Hintergrund: Ich will ein paar Sachen, wie Bilder von Cam downloaden und einsortieren, automatisieren, wenn ich die Kamera  dranstecke. Die Kamera kann nur ptp, also kein mass-storage. Das ist aber erstmal egal.

Mich interessiert nur erstmal, warum die udev-Regel mehrfach ausgeführt wird.

Kennt jemand das Problem oder hat jemand einen Tip?

Danke

Martini

----------

## Finswimmer

echo "V550 erkannt" > /tmp/camtest 

cat /tmp/camtest 

V550 erkannt 

V550 erkannt 

V550 erkannt 

V550 erkannt 

V550 erkannt 

V550 erkannt 

Wie geht das?

> überschreibt den Inhalt der Datei und hängt ihn nicht hintendran.

Kann es evtl sein, dass die Regel auf mehrere Ports zutrifft?

Tobi

----------

## Martini

Hi

Ja ist schon klar: > überschreibt, >> hängt an.

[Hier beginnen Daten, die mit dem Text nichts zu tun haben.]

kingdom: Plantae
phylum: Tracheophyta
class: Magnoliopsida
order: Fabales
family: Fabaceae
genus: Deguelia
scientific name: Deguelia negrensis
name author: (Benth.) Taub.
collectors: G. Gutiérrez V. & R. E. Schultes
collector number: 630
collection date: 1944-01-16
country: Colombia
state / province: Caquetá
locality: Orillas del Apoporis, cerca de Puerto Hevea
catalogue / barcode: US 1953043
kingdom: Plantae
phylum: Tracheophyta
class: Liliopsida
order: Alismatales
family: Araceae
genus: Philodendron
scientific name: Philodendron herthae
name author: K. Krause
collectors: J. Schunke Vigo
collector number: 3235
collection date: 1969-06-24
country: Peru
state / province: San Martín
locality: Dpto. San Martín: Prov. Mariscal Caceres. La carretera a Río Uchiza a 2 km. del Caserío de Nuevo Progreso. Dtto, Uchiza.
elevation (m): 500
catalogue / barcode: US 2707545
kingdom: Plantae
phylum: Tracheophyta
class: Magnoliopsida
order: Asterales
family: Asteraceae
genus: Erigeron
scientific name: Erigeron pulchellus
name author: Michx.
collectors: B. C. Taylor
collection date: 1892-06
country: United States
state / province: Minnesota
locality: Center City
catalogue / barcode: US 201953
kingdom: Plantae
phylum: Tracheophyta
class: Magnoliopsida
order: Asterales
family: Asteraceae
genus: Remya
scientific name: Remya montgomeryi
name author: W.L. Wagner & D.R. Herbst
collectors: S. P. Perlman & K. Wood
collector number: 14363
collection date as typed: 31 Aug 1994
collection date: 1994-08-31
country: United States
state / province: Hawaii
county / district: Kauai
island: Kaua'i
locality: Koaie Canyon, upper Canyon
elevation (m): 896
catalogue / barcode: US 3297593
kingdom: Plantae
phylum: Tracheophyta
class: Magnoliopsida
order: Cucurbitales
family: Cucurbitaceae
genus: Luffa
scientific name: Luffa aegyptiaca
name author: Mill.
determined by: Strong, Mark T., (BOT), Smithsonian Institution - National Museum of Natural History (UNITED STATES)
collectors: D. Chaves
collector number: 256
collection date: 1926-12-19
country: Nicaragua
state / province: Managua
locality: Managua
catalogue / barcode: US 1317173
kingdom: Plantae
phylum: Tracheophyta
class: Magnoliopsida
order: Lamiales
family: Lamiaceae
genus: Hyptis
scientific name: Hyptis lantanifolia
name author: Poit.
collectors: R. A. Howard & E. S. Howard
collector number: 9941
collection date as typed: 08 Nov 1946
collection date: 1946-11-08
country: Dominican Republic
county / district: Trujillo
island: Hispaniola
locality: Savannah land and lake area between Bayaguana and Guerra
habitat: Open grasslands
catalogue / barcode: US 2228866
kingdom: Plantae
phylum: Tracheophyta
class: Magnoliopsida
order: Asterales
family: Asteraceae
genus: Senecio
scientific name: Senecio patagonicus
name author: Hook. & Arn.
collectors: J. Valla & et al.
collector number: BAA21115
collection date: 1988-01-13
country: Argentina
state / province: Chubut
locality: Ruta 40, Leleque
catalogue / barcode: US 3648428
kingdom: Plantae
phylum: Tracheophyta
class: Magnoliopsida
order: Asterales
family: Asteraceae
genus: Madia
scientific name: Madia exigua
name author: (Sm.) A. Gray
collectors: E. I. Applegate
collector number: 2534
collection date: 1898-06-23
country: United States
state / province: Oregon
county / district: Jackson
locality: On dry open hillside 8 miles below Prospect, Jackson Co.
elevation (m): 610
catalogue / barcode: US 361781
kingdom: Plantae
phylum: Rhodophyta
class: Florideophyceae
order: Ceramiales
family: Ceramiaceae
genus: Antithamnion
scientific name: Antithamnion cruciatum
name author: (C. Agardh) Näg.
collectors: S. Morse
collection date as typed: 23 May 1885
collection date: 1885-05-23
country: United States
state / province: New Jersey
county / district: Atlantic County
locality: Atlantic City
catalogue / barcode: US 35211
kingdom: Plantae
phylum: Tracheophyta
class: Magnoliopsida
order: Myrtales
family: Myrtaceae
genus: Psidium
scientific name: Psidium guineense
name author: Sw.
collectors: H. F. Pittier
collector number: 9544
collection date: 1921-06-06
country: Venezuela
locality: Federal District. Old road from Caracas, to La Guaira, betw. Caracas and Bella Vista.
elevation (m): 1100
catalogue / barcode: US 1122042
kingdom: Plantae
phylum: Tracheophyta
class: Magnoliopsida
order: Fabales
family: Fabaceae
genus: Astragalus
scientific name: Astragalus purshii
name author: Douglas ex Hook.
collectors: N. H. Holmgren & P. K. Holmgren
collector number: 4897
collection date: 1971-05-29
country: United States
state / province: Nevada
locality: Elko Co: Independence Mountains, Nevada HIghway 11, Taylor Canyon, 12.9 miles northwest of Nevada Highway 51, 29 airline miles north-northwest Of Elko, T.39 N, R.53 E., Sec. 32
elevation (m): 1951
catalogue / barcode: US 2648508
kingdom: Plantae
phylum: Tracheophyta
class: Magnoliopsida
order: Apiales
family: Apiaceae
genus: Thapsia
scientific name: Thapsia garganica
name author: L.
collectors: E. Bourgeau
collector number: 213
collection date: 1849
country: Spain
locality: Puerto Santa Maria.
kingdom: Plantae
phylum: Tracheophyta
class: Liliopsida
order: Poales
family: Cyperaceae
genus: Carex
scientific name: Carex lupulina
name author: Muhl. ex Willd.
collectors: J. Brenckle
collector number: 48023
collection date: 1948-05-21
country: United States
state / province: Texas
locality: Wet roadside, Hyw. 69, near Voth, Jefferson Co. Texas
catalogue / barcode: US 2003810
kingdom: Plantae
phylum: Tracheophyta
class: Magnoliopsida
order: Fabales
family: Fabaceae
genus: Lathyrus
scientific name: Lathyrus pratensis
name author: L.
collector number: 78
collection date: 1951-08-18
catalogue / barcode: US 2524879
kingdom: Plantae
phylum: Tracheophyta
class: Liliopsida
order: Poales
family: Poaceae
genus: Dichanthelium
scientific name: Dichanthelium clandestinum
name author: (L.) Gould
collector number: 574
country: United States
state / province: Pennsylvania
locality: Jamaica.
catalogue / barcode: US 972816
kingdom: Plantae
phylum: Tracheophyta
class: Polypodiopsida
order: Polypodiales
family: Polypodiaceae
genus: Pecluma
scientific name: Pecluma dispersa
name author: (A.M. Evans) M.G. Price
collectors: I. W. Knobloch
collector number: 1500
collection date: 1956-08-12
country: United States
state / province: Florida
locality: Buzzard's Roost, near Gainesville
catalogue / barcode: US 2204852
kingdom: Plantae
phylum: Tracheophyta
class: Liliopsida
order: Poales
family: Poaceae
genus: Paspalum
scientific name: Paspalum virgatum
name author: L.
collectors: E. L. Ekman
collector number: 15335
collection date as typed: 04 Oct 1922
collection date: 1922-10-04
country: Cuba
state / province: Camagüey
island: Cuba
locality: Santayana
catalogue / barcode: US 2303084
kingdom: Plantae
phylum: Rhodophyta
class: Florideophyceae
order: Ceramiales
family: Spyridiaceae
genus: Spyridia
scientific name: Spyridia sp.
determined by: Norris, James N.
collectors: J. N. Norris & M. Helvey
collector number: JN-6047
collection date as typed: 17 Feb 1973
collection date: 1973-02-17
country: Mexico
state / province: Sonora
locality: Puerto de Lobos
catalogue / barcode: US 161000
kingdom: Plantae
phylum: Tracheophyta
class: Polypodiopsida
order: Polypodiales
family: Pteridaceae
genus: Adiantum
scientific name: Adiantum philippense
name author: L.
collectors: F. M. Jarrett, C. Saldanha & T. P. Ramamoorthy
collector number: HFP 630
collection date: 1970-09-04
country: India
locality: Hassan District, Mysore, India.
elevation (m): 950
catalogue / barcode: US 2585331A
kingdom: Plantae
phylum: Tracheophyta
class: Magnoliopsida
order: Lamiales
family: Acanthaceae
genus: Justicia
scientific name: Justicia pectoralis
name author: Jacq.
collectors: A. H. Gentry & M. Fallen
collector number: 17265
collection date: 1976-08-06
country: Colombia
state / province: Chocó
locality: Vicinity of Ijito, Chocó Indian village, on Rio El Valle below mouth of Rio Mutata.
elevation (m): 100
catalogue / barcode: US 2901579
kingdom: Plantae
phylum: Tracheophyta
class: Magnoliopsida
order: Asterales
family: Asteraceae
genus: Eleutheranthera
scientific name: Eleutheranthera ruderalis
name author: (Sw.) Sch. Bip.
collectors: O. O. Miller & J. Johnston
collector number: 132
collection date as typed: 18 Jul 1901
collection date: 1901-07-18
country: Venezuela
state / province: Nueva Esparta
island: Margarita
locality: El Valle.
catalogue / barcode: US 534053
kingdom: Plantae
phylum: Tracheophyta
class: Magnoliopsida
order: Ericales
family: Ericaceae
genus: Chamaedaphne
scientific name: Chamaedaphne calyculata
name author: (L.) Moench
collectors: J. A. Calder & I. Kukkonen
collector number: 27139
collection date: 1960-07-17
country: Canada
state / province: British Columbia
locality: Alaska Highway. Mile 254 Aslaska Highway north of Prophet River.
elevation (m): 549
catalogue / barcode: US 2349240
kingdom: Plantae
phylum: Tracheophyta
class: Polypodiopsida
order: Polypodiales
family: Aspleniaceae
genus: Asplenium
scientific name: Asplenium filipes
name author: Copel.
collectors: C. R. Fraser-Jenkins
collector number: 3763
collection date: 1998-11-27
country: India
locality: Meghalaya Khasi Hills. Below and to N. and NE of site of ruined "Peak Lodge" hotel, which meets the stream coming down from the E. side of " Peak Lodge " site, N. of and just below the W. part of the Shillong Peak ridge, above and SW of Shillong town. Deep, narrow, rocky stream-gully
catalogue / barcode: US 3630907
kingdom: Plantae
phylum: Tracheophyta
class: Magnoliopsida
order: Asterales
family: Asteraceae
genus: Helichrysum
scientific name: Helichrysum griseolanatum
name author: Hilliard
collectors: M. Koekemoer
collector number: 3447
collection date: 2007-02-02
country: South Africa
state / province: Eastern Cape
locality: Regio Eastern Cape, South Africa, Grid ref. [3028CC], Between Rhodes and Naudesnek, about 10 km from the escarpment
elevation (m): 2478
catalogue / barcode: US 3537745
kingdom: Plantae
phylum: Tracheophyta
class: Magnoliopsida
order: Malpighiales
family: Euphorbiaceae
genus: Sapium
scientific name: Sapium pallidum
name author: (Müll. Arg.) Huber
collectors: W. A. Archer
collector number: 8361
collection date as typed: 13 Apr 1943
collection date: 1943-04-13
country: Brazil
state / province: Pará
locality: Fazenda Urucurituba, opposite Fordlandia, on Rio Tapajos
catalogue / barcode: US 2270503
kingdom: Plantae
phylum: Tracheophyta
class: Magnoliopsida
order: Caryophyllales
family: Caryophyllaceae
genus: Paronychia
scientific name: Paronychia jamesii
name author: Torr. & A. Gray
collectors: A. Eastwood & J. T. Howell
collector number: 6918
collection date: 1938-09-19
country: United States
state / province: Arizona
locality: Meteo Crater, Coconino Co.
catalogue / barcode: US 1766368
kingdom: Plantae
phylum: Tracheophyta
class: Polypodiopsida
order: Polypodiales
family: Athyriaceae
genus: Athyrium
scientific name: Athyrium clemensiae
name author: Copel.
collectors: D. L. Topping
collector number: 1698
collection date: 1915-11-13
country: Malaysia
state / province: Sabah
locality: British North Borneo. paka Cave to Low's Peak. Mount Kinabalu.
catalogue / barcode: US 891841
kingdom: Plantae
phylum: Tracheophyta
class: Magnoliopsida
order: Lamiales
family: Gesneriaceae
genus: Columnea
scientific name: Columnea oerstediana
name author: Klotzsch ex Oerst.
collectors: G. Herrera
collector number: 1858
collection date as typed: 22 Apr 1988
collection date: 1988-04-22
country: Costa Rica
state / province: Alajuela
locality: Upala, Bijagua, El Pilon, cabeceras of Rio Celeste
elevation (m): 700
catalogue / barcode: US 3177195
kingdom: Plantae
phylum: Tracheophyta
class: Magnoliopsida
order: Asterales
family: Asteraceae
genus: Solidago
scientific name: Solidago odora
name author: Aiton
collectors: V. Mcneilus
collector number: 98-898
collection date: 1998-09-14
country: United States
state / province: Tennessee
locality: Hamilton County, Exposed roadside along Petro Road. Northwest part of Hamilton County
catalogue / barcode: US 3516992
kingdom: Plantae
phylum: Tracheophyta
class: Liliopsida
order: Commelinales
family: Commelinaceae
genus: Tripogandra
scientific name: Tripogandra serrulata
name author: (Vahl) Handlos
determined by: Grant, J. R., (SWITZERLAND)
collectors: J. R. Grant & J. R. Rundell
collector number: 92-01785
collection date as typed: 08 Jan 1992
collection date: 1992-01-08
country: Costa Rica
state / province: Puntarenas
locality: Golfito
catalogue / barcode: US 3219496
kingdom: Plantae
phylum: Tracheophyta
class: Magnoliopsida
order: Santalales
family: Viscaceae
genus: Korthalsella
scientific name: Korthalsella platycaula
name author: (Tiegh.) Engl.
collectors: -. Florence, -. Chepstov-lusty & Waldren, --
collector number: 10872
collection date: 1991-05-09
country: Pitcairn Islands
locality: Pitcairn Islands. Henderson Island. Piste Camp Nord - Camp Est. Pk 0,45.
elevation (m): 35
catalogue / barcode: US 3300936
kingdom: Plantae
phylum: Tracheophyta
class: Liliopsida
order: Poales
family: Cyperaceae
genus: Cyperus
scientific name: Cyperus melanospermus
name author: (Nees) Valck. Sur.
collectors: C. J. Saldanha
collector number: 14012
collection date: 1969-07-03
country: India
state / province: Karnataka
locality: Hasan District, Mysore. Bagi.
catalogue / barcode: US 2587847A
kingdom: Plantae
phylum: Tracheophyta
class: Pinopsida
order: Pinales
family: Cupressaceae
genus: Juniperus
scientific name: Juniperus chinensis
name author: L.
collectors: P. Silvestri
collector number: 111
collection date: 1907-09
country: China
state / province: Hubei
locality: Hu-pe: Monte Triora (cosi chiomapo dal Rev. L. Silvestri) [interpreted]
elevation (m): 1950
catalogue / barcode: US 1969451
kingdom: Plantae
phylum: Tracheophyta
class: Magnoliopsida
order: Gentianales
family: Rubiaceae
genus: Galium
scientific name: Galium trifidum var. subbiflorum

Wenn ich das File leer mache siehts genau so aus. Das ist ja das, was mir nicht ganz klar ist.

Die Regel wird mehrfach ausgeführt.

Mit den Ports guck ich mal heute Abend an. Weiß nur noch nicht wie.. naja mal sehen.

edit

ach Quatsch: Ich nehme natürlich ">>" um ins File zu schreiben (anzuhängen).

Sorry... Verwirrung. Aber ich lösche den Inhalt vor dem Anstecken der Kamera. Logisch.

...und dann siehts halt so wie oben aus.

/edit

Danke erstmal

Martini

----------

## Martini

Moin

Habe noch mal rum probiert mit VendorId und Konsorten. Egal ob USB-Stick oder Kamera, udev führt das script 5-6-7 mal aus... warum?

Leider kann ich das so nicht gebrauchen und muß wohl erstmal wieder auf ne andere alte Methode ausweichen.

Schade, gerade das udev-zeug mit automatischer Programm-Ausführung hat mich gereizt.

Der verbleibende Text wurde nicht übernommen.